Deploying Amazon Kendra - Amazon Kendra

Deploying Amazon Kendra

When it comes time to deploy Amazon Kendra search to your website, we provide source code that you can use with React to get a head start on your application. The source code is provided free of charge under a modified MIT license so that you can use it as is or change it for your own needs. There are two examples:

The examples are modeled after the search page of the Amazon Kendra console. They have the same features for searching and displaying search results. You can use the whole example, or you can choose just one of the features for your own use.

To see the three components of the search page in the Amazon Kendra console, choose the code icon (</>) from the right menu. Hover your pointer over each section to see a brief description of the component and to get the URL of the component's source.


You add the example code to an existing React application to enable search. The search files and components are structured as follows:

  • Main search page – this is the main page that contains all of the components. This is where you will integrate your application with the Amazon Kendra API.

  • Search bar – this is the component where a user enters a search term and that calls the search function.

  • Results – this is the component that displays the results from Amazon Kendra. It has three components: Suggested answers, FAQ results, and recommended documents.

  • Facets – This is the component that shows the facets in the search results and enables you to choose a facet to limit the search.

  • Pagination – this is the component that paginates the response from Amazon Kendra.


Before you begin you need the following:

  • An existing React Web application or the example application.

  • A development environment configured with the correct libraries.

  • The SDK for Java or AWS SDK for JavaScript.

Information about the required libraries and AWS SDKs is in the Readme file in the .zip files.

Setting up the example

A complete procedure for adding Amazon Kendra search to a React application is in the Readme included in the example zip files.

Main search page

The main search page contains all of the example search components. It includes the search bar component for output, the results components to display the response from the Query operation, and a pagination component that enables you to page through the response.

Search component

The search component provides a text box to enter query text. The onSearch function is a hook that calls the main function in Search.tsx to make the Amazon Kendra Query operation call.

Results component

The results component shows the response from the Query operation. The results are shown in three separate areas.

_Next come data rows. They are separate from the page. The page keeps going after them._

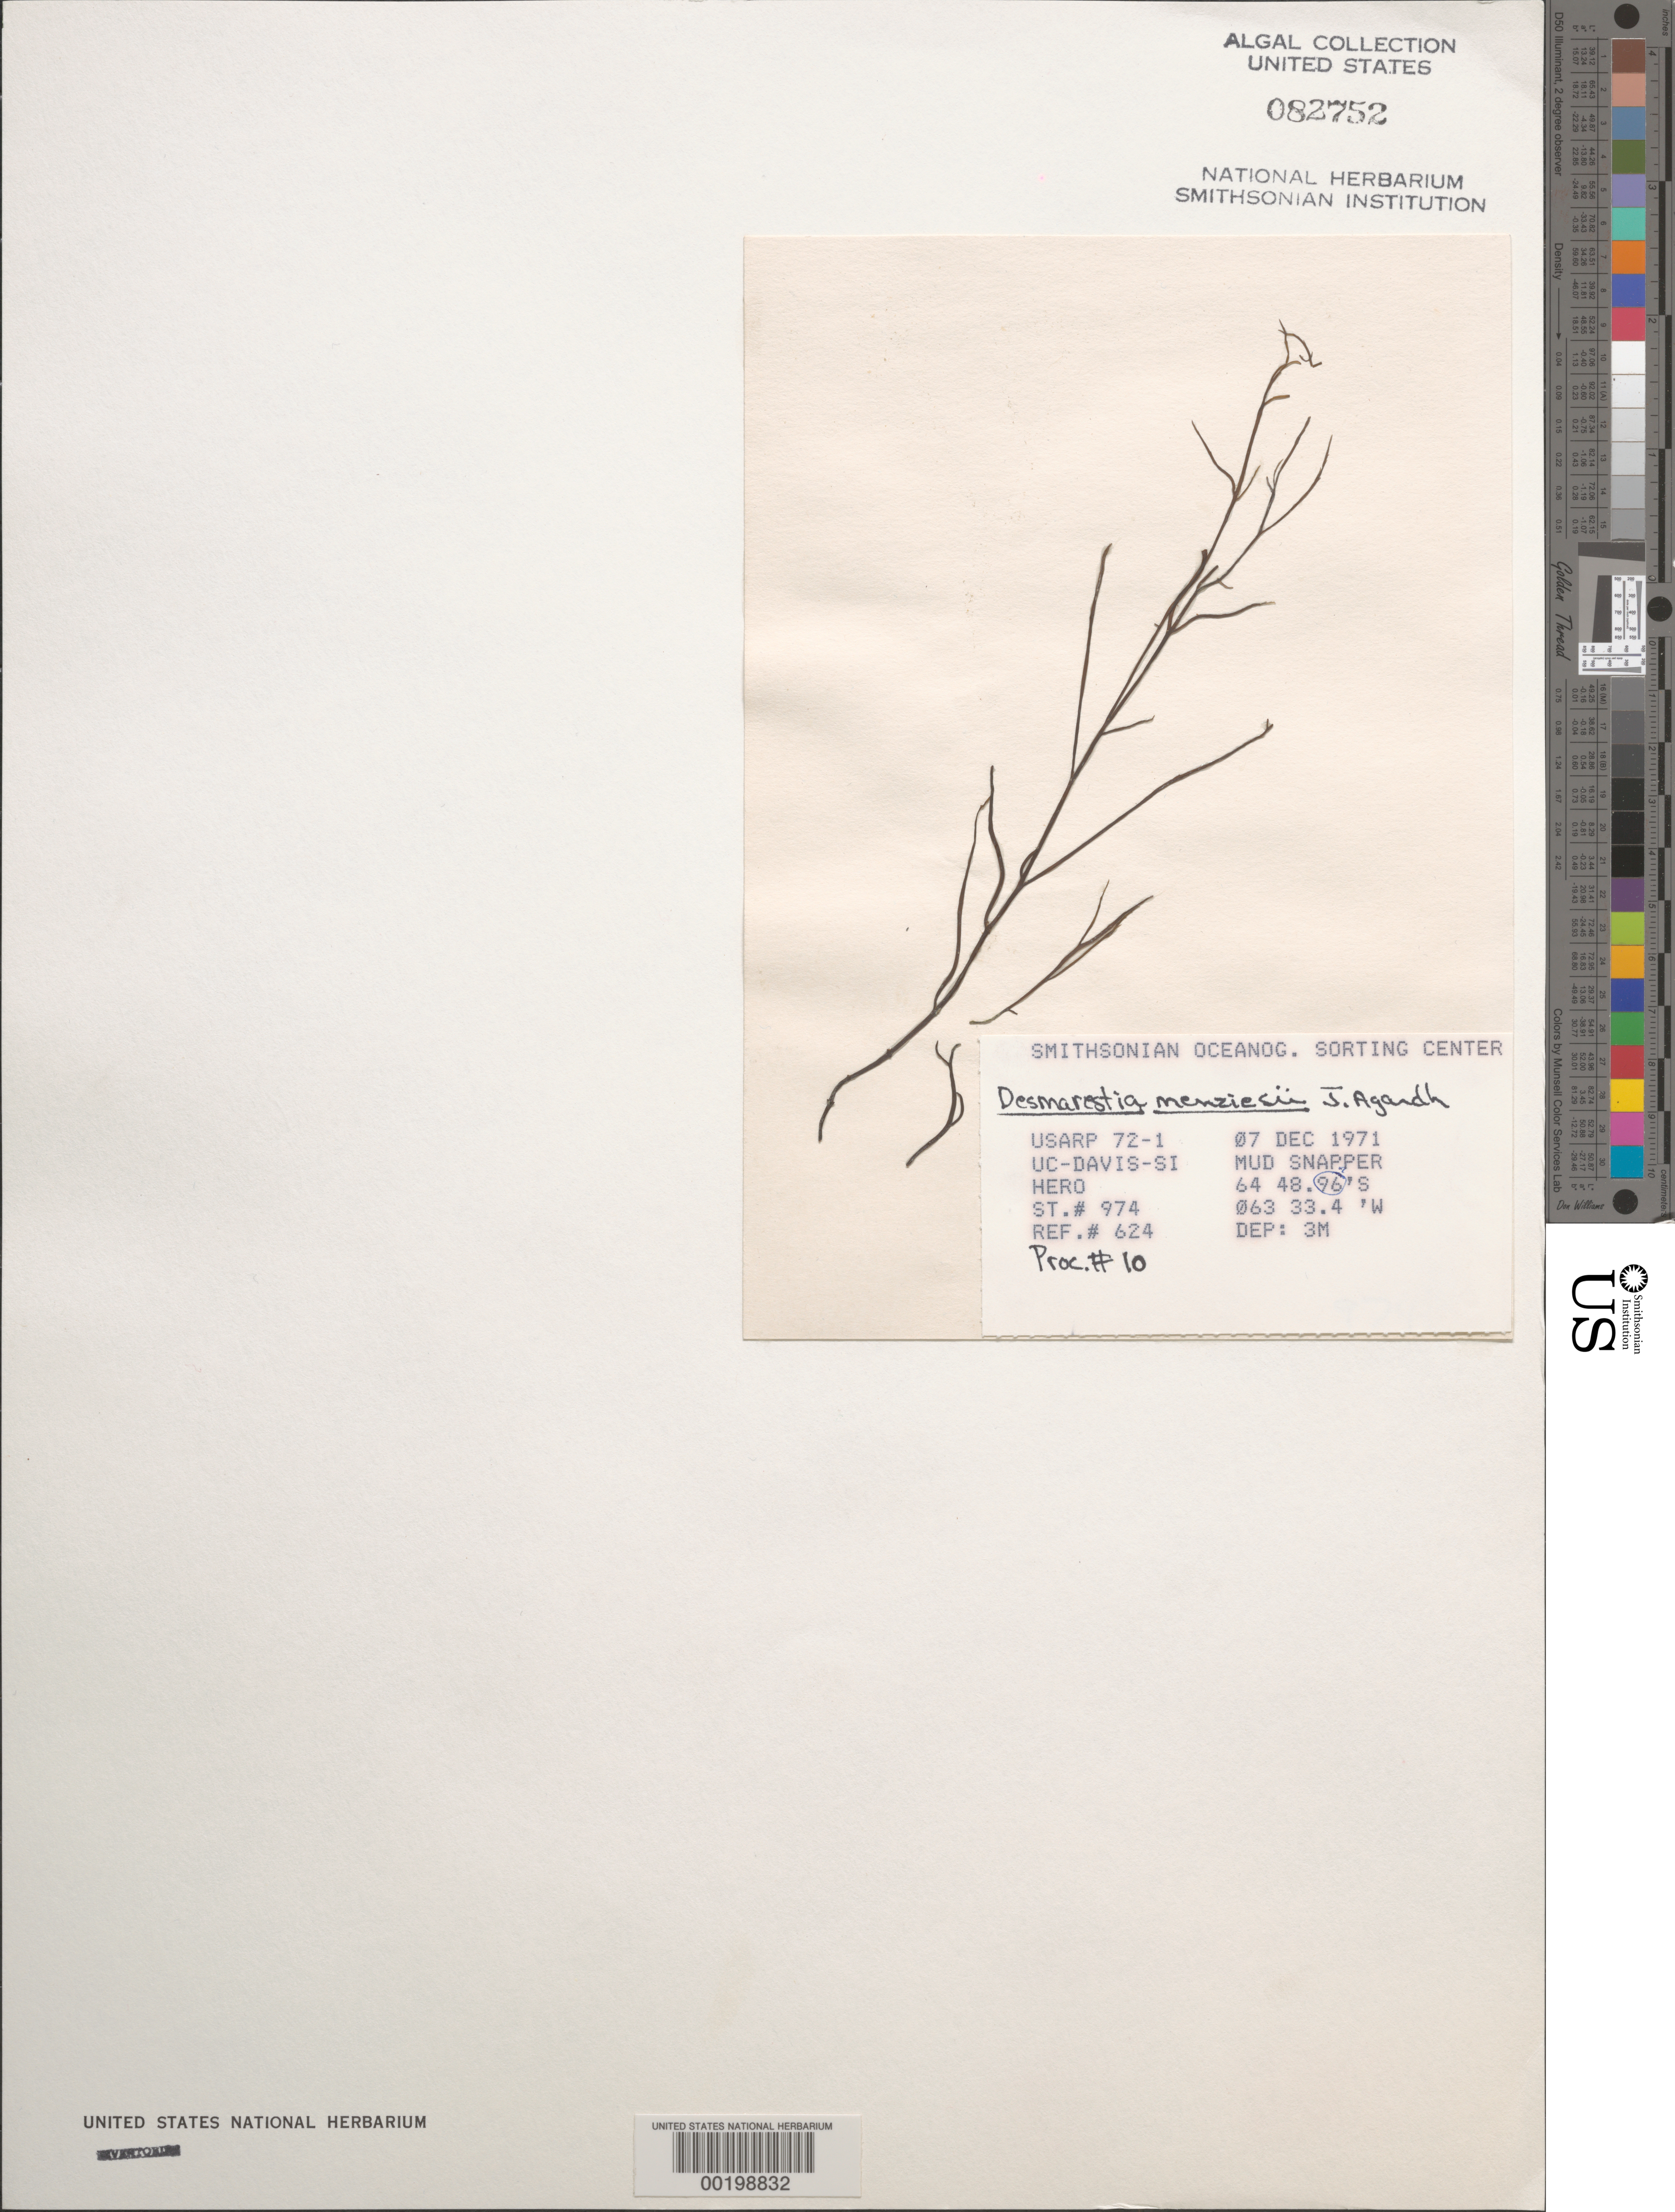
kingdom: Chromista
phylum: Ochrophyta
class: Phaeophyceae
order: Desmarestiales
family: Desmarestiaceae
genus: Desmarestia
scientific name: Desmarestia menziesii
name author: J. Agardh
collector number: Station 974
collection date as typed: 07 Dec 1971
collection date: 1971-12-07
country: Antarctica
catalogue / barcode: US 82752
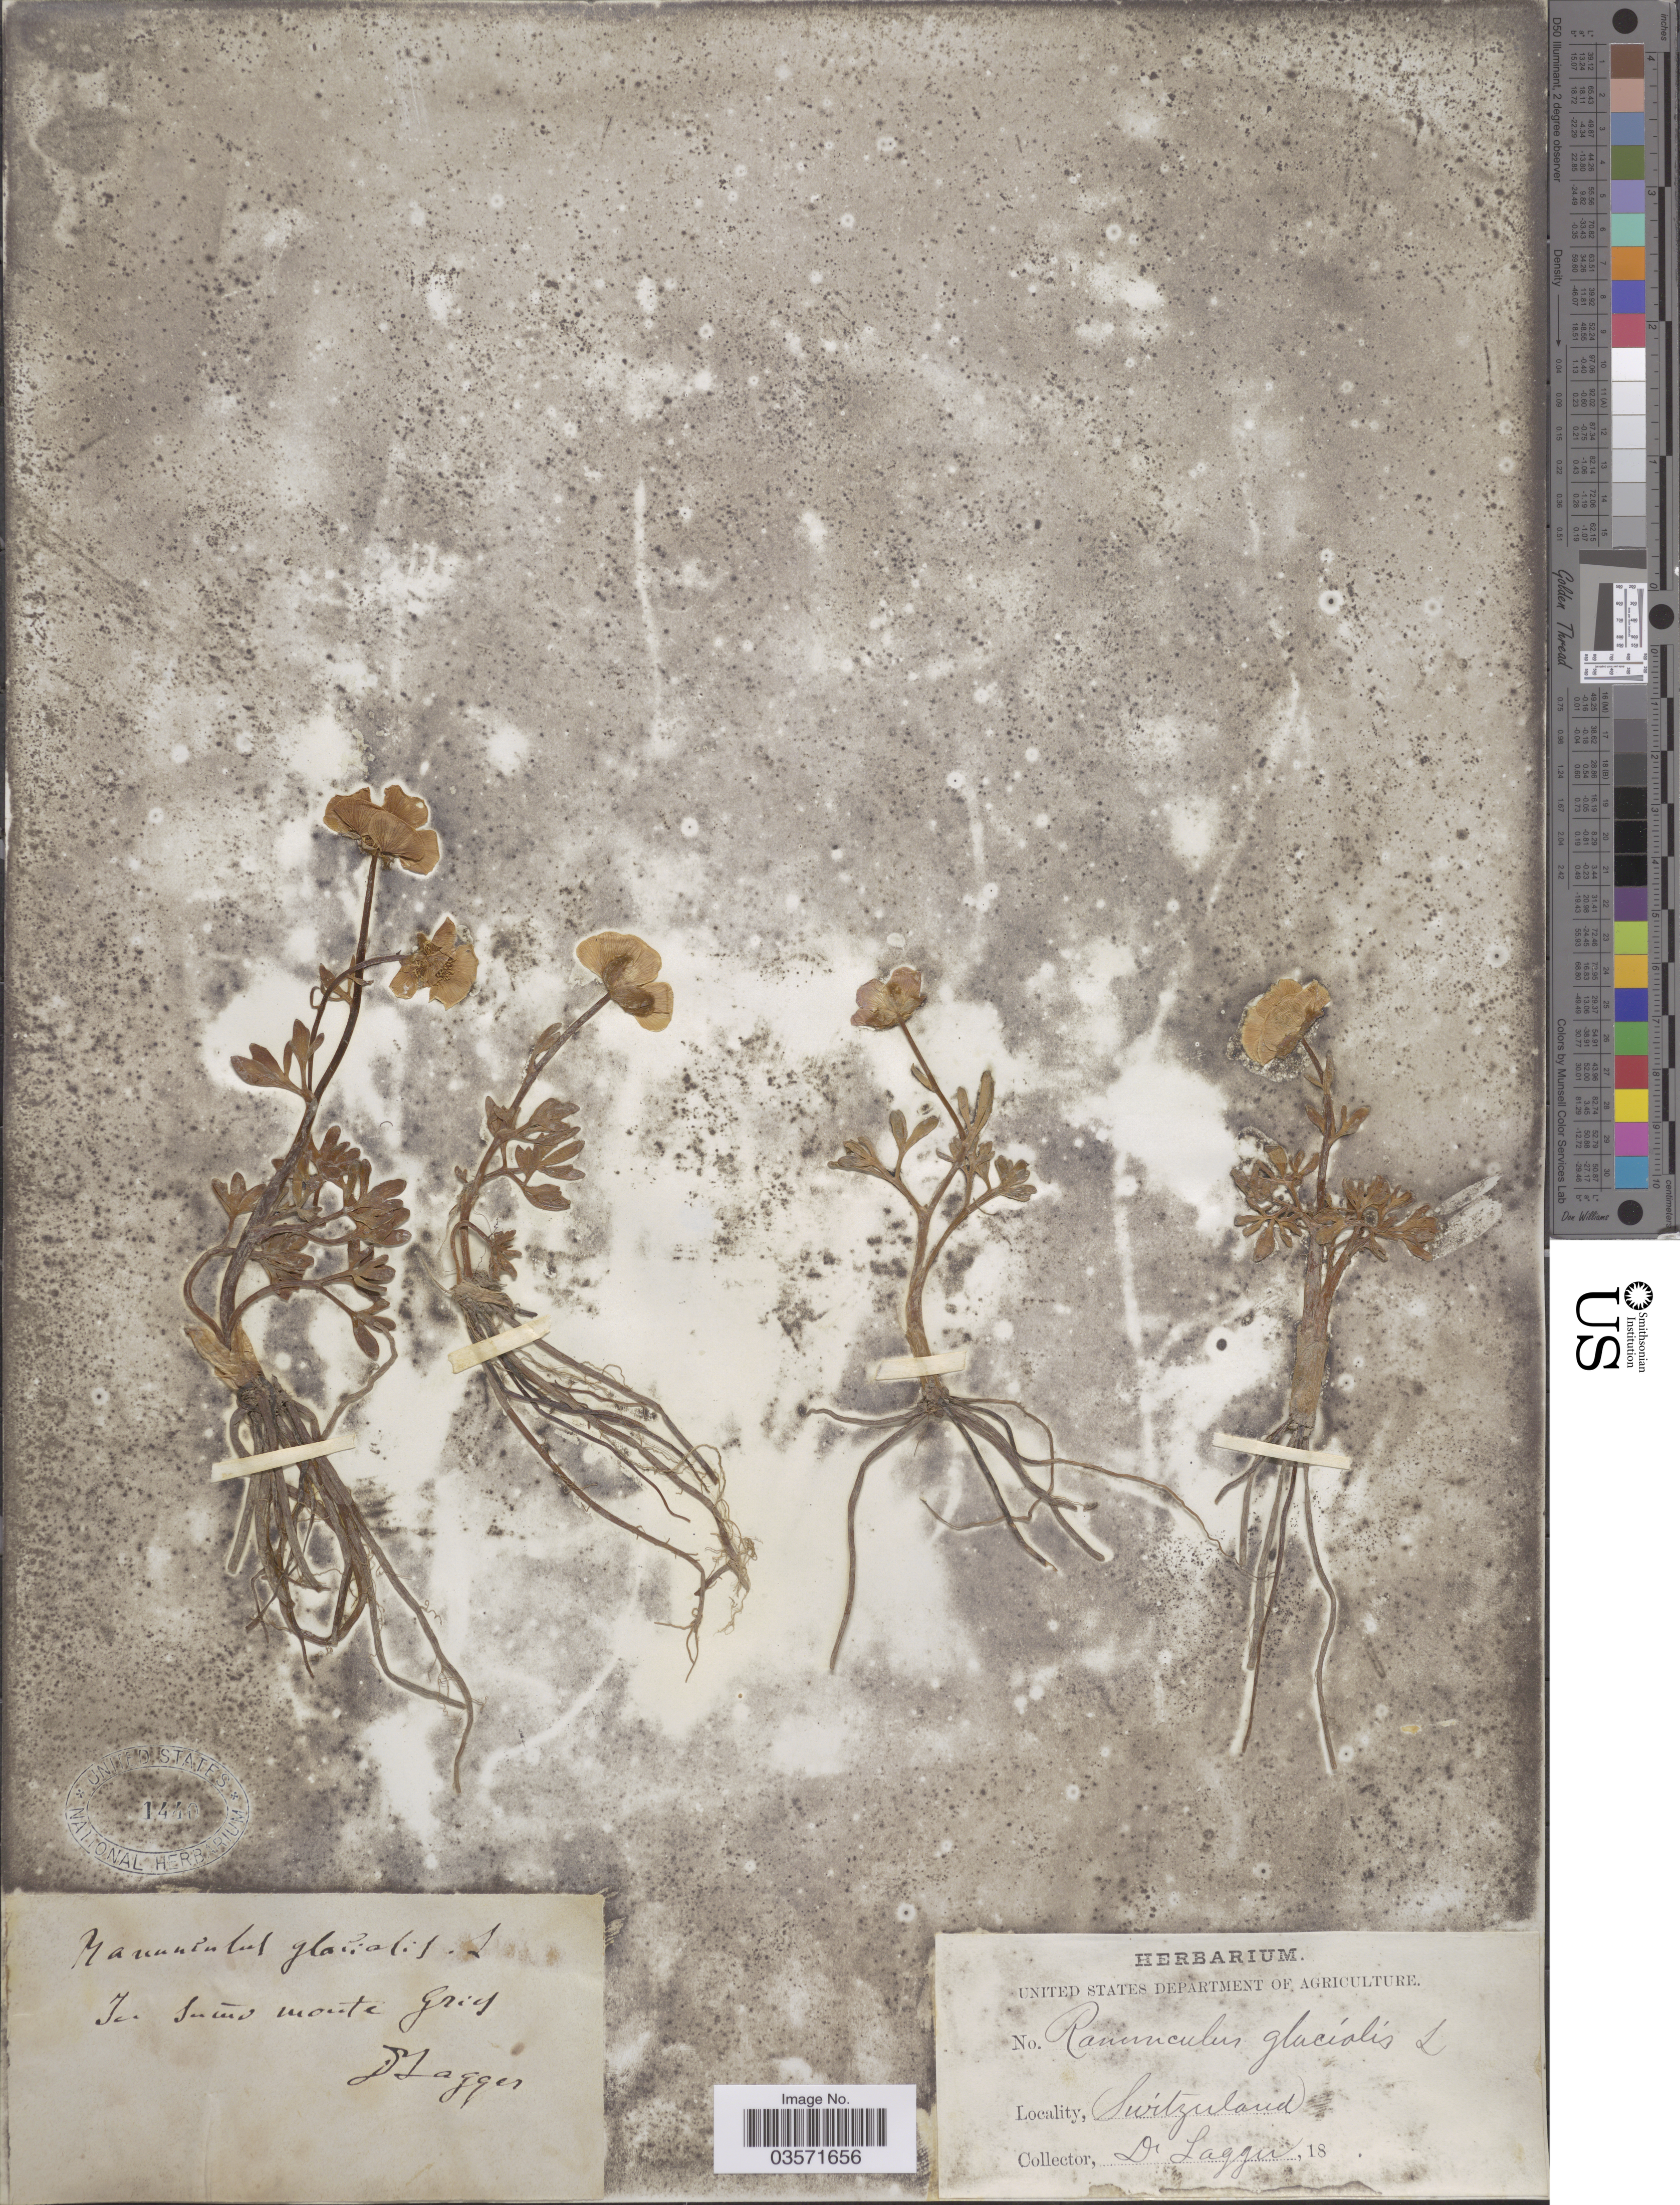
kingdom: Plantae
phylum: Tracheophyta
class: Magnoliopsida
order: Ranunculales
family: Ranunculaceae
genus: Ranunculus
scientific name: Ranunculus glacialis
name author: L.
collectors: F. J. Lagger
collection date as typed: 18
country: Switzerland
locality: In sumo monte Gries.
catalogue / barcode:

  • Suggested answers – These are the top results returned by the Query operation. It contains up to three suggested answers. In the response, they have the result type ANSWER.

  • FAQ answers – These are the frequently asked questions results returned by the response. FAQs are added to the index separately. In the response, they have the type QUESTION_ANSWER. For more information, see Adding questions and answers directly to an index.

  • Recommended documents – These are additional documents that Amazon Kendra returns in the response. In the response from the Query operation, they have the type DOCUMENT.

The results components share a set of components for features like highlighting, titles, links, etc. The shared components must be present for the result components to work.

Facets component

The facets component lists the facets available in the search results. Each facet classifies the response along a specific dimension, such as author. You can refine the search to a specific facet by choosing one from the list.

After you select a facet, the component calls the Query operation with an attribute filter that restricts the search to only those documents that match the facet.

Pagination component

The pagination component enables you to display the search results from the Query operation in multiple pages. It calls the Query operation with the PageSize and PageNumber parameters to get a specific page of results.